--- START ---

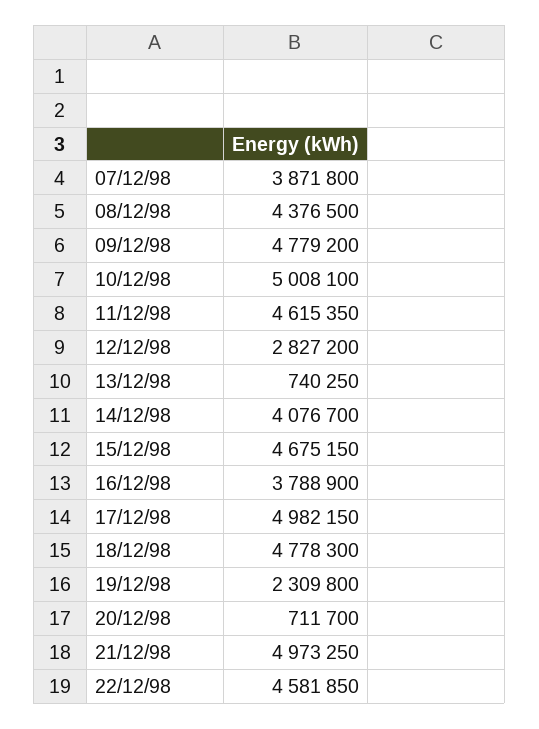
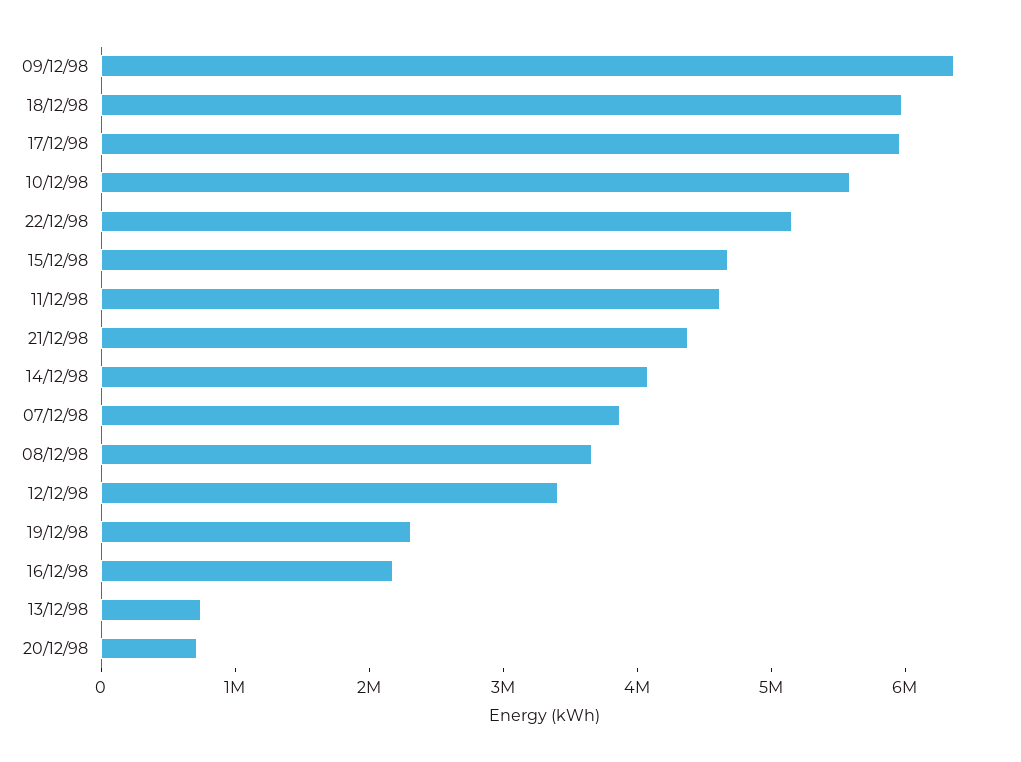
08/12/98: 4376500 -> 3600000
09/12/98: 4779200 -> 6400000
10/12/98: 5008100 -> 5600000
12/12/98: 2827200 -> 3400000
16/12/98: 3788900 -> 2200000
17/12/98: 4982150 -> 6000000
18/12/98: 4778300 -> 6000000
21/12/98: 4973250 -> 4400000
22/12/98: 4581850 -> 5200000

--- END ---

**WORK ITEM:**
Leave out the pictures and copy the rest of the material above exactly.

**RESPONSE TO THE TASK:**
08/12/98: 4376500 -> 3600000
09/12/98: 4779200 -> 6400000
10/12/98: 5008100 -> 5600000
12/12/98: 2827200 -> 3400000
16/12/98: 3788900 -> 2200000
17/12/98: 4982150 -> 6000000
18/12/98: 4778300 -> 6000000
21/12/98: 4973250 -> 4400000
22/12/98: 4581850 -> 5200000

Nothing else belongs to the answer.